[START]

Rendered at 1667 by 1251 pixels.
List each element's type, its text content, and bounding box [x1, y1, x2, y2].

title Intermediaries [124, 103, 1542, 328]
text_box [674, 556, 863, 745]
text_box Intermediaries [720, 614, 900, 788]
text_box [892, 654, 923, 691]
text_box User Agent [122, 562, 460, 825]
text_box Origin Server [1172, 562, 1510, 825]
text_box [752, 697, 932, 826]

[END]
[START]

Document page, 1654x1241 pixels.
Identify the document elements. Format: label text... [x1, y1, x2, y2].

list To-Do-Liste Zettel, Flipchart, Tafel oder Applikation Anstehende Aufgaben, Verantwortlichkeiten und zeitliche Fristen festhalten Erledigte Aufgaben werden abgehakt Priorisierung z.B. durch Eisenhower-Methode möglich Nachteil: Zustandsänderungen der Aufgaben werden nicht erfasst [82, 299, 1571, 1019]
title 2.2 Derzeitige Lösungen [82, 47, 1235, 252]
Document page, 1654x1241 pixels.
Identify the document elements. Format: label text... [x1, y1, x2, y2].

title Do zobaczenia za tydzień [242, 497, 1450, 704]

[END]

= Aim =
In the records starting at the line containing "Rendered at 1667 by 1251 pixels." and ending at the line containing "text_box [752, 697, 932, 826]", swap "bounding box" for "enclosing rectangle" and leave everything else as it is. Return only those lines.

= Full answer =
Rendered at 1667 by 1251 pixels.
List each element's type, its text content, and enclosing rectangle [x1, y1, x2, y2].

title Intermediaries [124, 103, 1542, 328]
text_box [674, 556, 863, 745]
text_box Intermediaries [720, 614, 900, 788]
text_box [892, 654, 923, 691]
text_box User Agent [122, 562, 460, 825]
text_box Origin Server [1172, 562, 1510, 825]
text_box [752, 697, 932, 826]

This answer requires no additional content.